Letting go, Mel opened her car door. “I’ll wait for you.”
Sending her a reassuring smile, I hurried through the maze of cars as fast as my noisy heels allowed me, anxious to be out of there. I always hated parking garages.
There was nothing creepier.
Well, talk of glowing senator’s sons was pretty creepy, too.
My chest tightened. Mel had never looked more…vulnerable than she did this evening. I didn’t know how I could truly help, but no matter what was going on in Mel’s head, I was going to be there for her. Just like Mel had been there for me when my mom had been killed in a botched robbery attempt my freshman year of college.
Without Mel, I would’ve had no one, having never been close to my absentee father.
We’d supported each other countless times over, from the small stuff to the major crises.
This time would be no different.
Stopping at the front of my gently used Honda, I fished out my keys. The strap of my purse slipped, jerking my arm, and the keys hit the dirty pavement.
“Great,” I muttered, dipping down as far as my pencil skirt would allow. Snatching my keys off the ground, I stood. Movement out of the corner of my eyes drew my attention. My head swiveled toward it. The parking garage wasn’t huge, so I could make out the form of Mel’s head through the back window of her car.

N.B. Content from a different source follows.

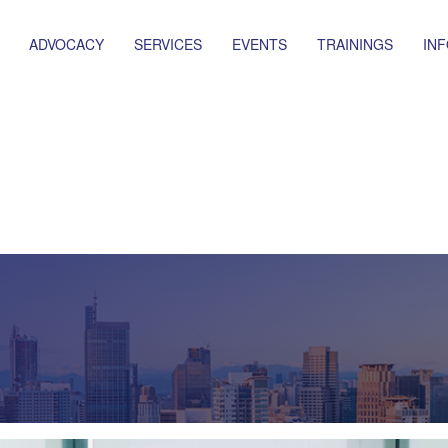
ADVOCACY
SERVICES
EVENTS
TRAININGS
IN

Thinking that’s what had caught my attention, I started to turn back, but then a tall male walked out from behind one of the beams near the wide doors lining the opening of the garage. His purposeful strides carried him into a beam of light.
Holy hot guy…
I was struck by how good-looking the man was: tall and with sandy-blond hair, he looked like he stepped off the pages of a fashion magazine. The jeans appeared tailored, cut to fit his long legs. Where I stood in shadows, I wasn’t worried about being caught checking out the fine specimen of a man. There was no way he could see me, so I looked…and I may’ve drooled a little.
Or a lot.
I was admiring how the jeans framed his perfect ass when he passed the overhead light and—what in the hell?—vanished. He just vanished! Like he just blinked out of the space or was sucked up into a black hole. He was there one second and gone the next.
Alarmed, I took a step forward. A chill snaked down my spine. Was this a dream?
Or was Mel’s hallucination contagious, because this was really like what she had said in the bar, but—
But then I saw him behind Mel’s car, off to the right. There was absolutely no way he could’ve gotten there without me seeing him. Impossible, but there he was, head cocked to the side.
A certain, bone-deep dread settled like stones in my stomach, weighting me to the cement beneath my feet. The keys dangled useless in my hands. Suddenly, I was back in the bar and Mel’s words were replaying over and over in my head.
He’s not human. He’s not human.
Shocked and absolutely stupefied, I watched the man raise his arm. At the same time, the driver’s door opened and Mel’s head popped out, as if the man had called out to her, but I hadn’t heard him over the pounding of my heart. I opened my mouth to yell out to Mel, but the air filled with electricity, raising the tiny hairs all over my body. Overhead lights flickered and then in a rapid succession, they blew one after another, showering sparks like raindrops. Each mini explosion was like a gunshot, silencing my shriek as I jumped back, knocking into the hood of my car.
Darkness descended, but it only lasted a second. An unnatural, intense whitish-blue light lit up the front part of the parking garage and— oh God—it was coming from the man. Like lightning, it came from within him, radiating from his shoulder and spreading down his arm, twisting and crackling until it reached his palm.